Why employ a proofreader.

One job search website/app in Australia bases its advertising on the comprehensiveness of its job listings. The words complete and incomplete crop up a lot. One ad shows a woman walking up an incomplete flight of stairs. The following text then shows on the screen:

No one likes an incomplete job?
Why do an incomplete job search.

Advertisement

Effective English

… more important than so-called good English [is] effective English. English that clearly, strongly and unambiguously ‐ unless you’ve a penchant for ambiguity – conveys from writers’ brains through their typing fingers and onward to the imaginations of their readers what it is that writers are attempting to communicate.

Benjamin Dreyer is “is vice president, executive managing editor and copy chief, of Random House”. He has just released a book called Dreyer’s English AN UTTERLY CORRECT GUIDE TO CLARITY AND STYLE, which I am neither endorsing nor not endorsing. I am less likely to buy it after finding myself described as a “godless savage”, and Dreyer obviously didn’t proofread that job title himself. And I would question three things about style in the quotation itself. But I fully endorse effective English.

Today on the Sydney Morning Herald website is this article, from which the quotation comes.

(Checks post very carefully in case there’s any mistakes: Muphry’s Law.)

Grouching about editing

It is disappointing when an otherwise interesting book shows signs of being edited badly or possibly not at all. I am re-reading a book about Captain Arthur Phillip, the commander of the First Fleet and first governor of New South Wales. I don’t want to name and shame the author and publishing company, but without really trying, I spotted two main groups of errors.

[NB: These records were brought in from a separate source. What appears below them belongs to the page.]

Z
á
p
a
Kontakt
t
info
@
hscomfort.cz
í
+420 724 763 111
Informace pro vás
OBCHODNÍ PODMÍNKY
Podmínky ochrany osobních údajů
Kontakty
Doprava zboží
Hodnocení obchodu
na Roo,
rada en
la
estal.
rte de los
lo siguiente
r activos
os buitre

Marine Lieutenant Ralph Clark wrote two diaries which give a very personal account of his time in the colony. He was newly married with a young son in England, and spends most of his first diary pining for them. The book says “despite which he was quick to take an Aboriginal mistress in New South Wales, who bore him a child”. She wasn’t Aboriginal; she was a convict. Later, the book says he “later had a daughter with Mary Burnham, sent to Botany Bay for stealing clothes”. Later again, he refers to “Mary Branham”. The index has two different entries, one for each spelling. Some convicts used different names, or have their name spelled differently in different sources, but a modern author can and should choose and stick to one spelling. The Australian Dictionary of Biography and the Dictionary of Sydney both use “Branham”. He also writes about Clark’s vegetable garden on “a small island — still known as Clark’s Island”. Actually, Clark Island. (The bigger Garden Island got its name in the same way; it is now joined to the mainland and mostly covered by a naval base. Nearby is Farm Cove.)

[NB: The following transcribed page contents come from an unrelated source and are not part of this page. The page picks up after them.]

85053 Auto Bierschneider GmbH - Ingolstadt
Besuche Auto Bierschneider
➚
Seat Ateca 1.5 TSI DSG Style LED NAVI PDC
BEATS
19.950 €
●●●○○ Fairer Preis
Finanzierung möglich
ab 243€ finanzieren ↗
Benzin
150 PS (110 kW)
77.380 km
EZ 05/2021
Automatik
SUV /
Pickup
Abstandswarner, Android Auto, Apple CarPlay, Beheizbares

Elsewhere, the author refers to “Count Jean-François de Galoup de Lapérouse”, a French explorer whose two ships arrived at Botany Bay just a few days after the First Fleet. Later, and on the same page, he refers to “La Pérousse” and “Lapérouse”. Likewise, there are two index entries, both of which have a spelling mistake and a language inconsistency: “Lapérouse, Count Jean-François de Glaoup and “Pérouse, Jen-François Galoup, Comte de la”. The Australian Dictionary of Biography calls him “Jean-François de Galaup La Pérouse” and the Dictionary of Sydney “La Perouse, Jean-Francois”. So what is the correct spelling? I don’t know, but if I was writing a book, I would check very carefully. (Note that the present-day suburb on the shore of Botany Bay is officially spelled La Perouse.)

I hesitate to criticise an author who has written at least 24 more books that I have, and an established publishing company, but these were glaring, and make me wonder what else the author(, editor) and publishing company have missed.

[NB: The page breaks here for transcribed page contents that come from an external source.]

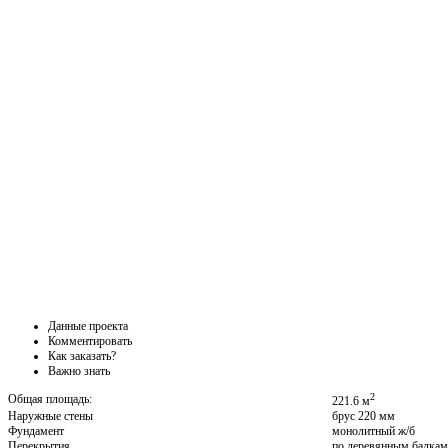
Данные проекта
Комментировать
Как заказать?
Важно знать
2
Общая площадь:
221.6 м
Наружные стены
брус 220 мм
Фундамент
монолитный ж/б
Перекрытия
по деревянным балкам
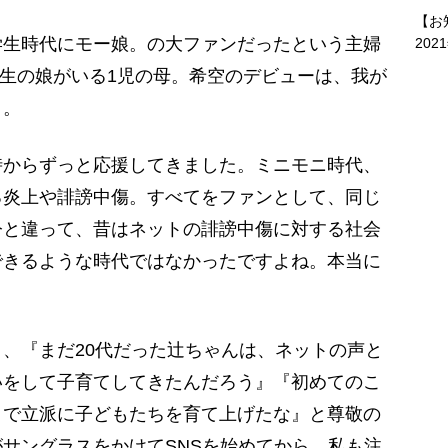
【お
生時代にモー娘。の大ファンだったという主婦
202
学生の娘がいる1児の母。希空のデビューは、我が
う。
時からずっと応援してきました。ミニモニ時代、
る炎上や誹謗中傷。すべてをファンとして、同じ
今と違って、昔はネットの誹謗中傷に対する社会
できるような時代ではなかったですよね。本当に
、『まだ20代だった辻ちゃんは、ネットの声と
いをして子育てしてきたんだろう』『初めてのこ
まで立派に子どもたちを育て上げたな』と尊敬の
サングラスをかけてSNSを始めてから、私も注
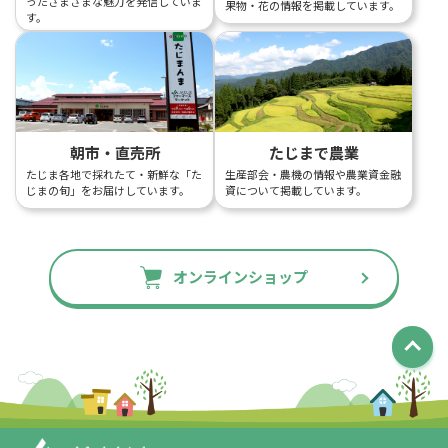
ったさまざまな魅力を発信していま
果物・花の情報を掲載しています。
す。
朝市・直売所
たじまで農業
たじま各地で採れたて・新鮮な「た
生産部会・農機の情報や農業資金融
じまの旬」をお届けしています。
資について掲載しています。
オンラインショップ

[edit, 8 Oct: reading onward, there’s another (unindexed) reference to ‘Pérousse’. Elsewhere, the king’s birthday was celebrated on 4 June 1788 and 2 June 1789. More  seriously ‘two rush-cutter women were speared and killed’ v ‘a 19-year old convict, William Okey, was killed while cutting rushes … The body of his companion Samuel Davis was found nearby’. If women were allowed out of the camp at all, it wasn’t in pairs. I won’t add any more that I find.]